◆ **Work instructions**
a) Print the passage of the news piece on New York's Early Mail Voter Act from "New Yorkers had" up to and including "against the measure.".
b) Decide whether each statement agrees with the news piece on New York's Early Mail Voter Act, answering yes or no and quoting the words from the piece that settle it: (i) The law lets anyone get an early mail-in ballot. (ii) In February a state Supreme Court judge ruled the law unconstitutional. (iii) New Yorkers approved the constitutional amendment put to them in 2021.
c) Continue the news piece on New York's Early Mail Voter Act, picking up after its last sentence.

The New York State Appellate Division, Third Department granted Democrats’ motion to dismiss an appeal from Republican-affiliated groups challenging New York’s “Early Mail Voter Act,” which was signed into law in 2023. The law allows anyone to obtain an early mail-in ballot. Every Republican in the state legislature opposed the legislation, alongside five Democrats.

The Republican National Committee, Republican Reps. Elise Stefanik and Claudia Tenney, Restoring Integrity and Trust in Elections and other Republican groups alleged the law was enacted in “defiance of Article II, § 2, ignoring and subverting the will of the People whom the Legislature is supposed to represent.”

New Yorkers had previously issued a resounding “no” when asked to vote on the constitutional amendment in 2021. Prior to the state’s Democrats usurping the will of the people, the New York State Constitution said voters who wanted an absentee ballot had to provide an excuse. Republicans statewide successfully launched a massive campaign against the measure.

But a state Supreme Court judge ruled in February the law was constitutional, eliciting rebuke from New York Republican Party Chair Ed Cox.

“Since the Civil War, New York’s state Constitution has required a constitutional amendment in order to expand absentee voting. The Legislature acknowledged this fact when in 2021 it submitted an amendment for no-excuse absentee voting,” Cox said in a statement.

“Now, our reckless Democrat-controlled Legislature brazenly states that because they don’t call these mail-in ballots ‘absentee’ ballots, they do not require a constitutional amendment — even though the mail-in early vote ballots are identical in every respect to an absentee ballot.”

◆ **Dataset extract**
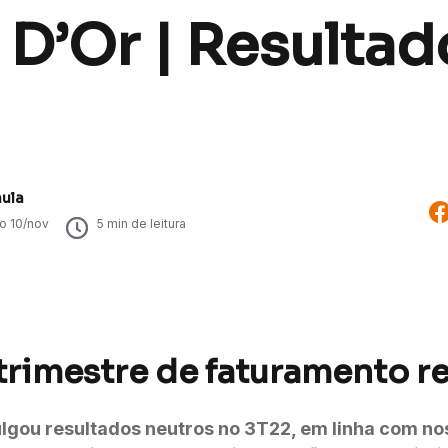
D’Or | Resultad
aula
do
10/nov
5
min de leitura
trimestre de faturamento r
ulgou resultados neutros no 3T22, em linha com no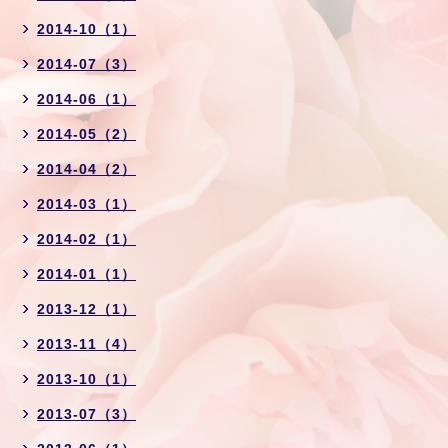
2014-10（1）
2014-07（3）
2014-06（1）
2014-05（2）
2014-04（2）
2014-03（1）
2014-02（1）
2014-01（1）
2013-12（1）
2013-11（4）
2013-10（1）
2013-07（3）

==

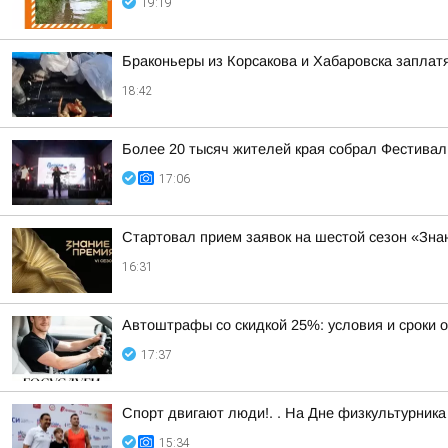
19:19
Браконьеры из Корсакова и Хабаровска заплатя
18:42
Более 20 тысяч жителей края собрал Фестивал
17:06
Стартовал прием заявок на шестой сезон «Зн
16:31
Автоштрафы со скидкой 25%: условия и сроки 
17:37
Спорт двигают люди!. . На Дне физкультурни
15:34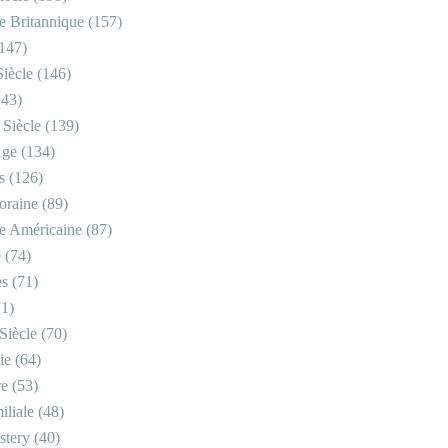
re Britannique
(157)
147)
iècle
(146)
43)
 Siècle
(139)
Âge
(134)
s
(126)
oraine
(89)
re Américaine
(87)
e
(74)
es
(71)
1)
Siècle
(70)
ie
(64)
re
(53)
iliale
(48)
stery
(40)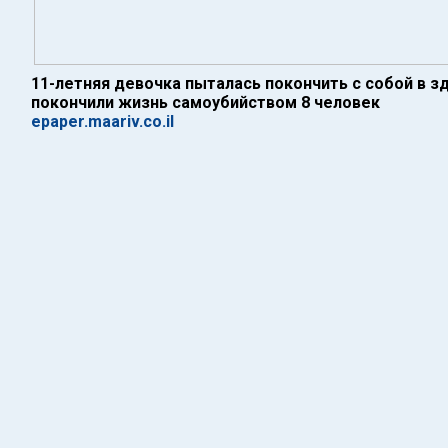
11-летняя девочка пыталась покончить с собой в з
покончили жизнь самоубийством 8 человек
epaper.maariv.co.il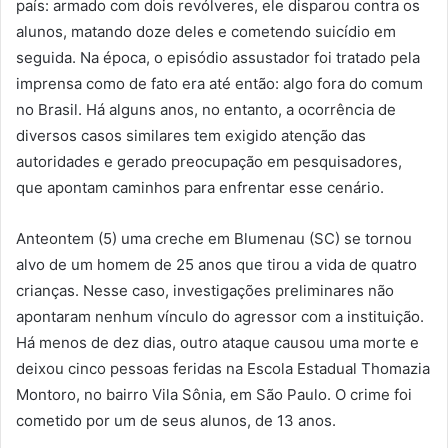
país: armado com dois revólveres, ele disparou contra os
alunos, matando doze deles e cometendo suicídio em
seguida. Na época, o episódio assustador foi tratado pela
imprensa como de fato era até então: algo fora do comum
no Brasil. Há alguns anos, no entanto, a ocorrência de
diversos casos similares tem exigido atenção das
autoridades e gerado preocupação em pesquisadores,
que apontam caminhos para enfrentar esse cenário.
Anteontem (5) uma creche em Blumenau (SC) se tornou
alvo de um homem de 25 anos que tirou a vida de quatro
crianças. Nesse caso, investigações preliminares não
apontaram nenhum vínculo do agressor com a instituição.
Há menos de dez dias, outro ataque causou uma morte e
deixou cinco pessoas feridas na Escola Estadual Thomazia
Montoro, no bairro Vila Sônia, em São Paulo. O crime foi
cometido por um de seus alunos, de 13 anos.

---

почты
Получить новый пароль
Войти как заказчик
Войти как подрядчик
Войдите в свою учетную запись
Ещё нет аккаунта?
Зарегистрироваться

◆ **Answers to the problems**
a)
New Yorkers had previously issued a resounding “no” when asked to vote on the constitutional amendment in 2021. Prior to the state’s Democrats usurping the will of the people, the New York State Constitution said voters who wanted an absentee ballot had to provide an excuse. Republicans statewide successfully launched a massive campaign against the measure.

b)
(i) Yes: "The law allows anyone to obtain an early mail-in ballot."
(ii) No: "a state Supreme Court judge ruled in February the law was constitutional"
(iii) No: "New Yorkers had previously issued a resounding “no” when asked to vote on the constitutional amendment in 2021."

c)
New Yorkers rejected Proposition 4 more than a year after voters requested approximately 2.5 million absentee or military ballot requests during extensive lockdowns, according to Democrat and Chronicle. Democrats ignored the legal excuse requirement and allowed people to claim they needed to vote absentee to avoid contracting Covid-19.

As a result, the state saw the number of absentee ballot requests balloon. During the 2016 race, 495,520 absentee ballots were requested and 400,660 were returned, according to Democrat and Chronicle. The number of absentee ballots requested quadrupled in 2020.

Permitting no-excuse mail-in ballots is a surefire way to stain the election process. Just ask voters in Queens. Abdul Rahman was indicted by Queens District Attorney Melinda Katz in December after he allegedly submitted 118 absentee ballot applications during the 2022 Democrat primaries.

The scheme was discovered when a voter went to vote in person and was told “an absentee ballot had already been requested in his name.” An investigation determined someone else had requested, filled out, and submitted an application in the man’s name. Rahman was listed as the person authorized to transport the ballot. The voter said he had no idea who Rahman was.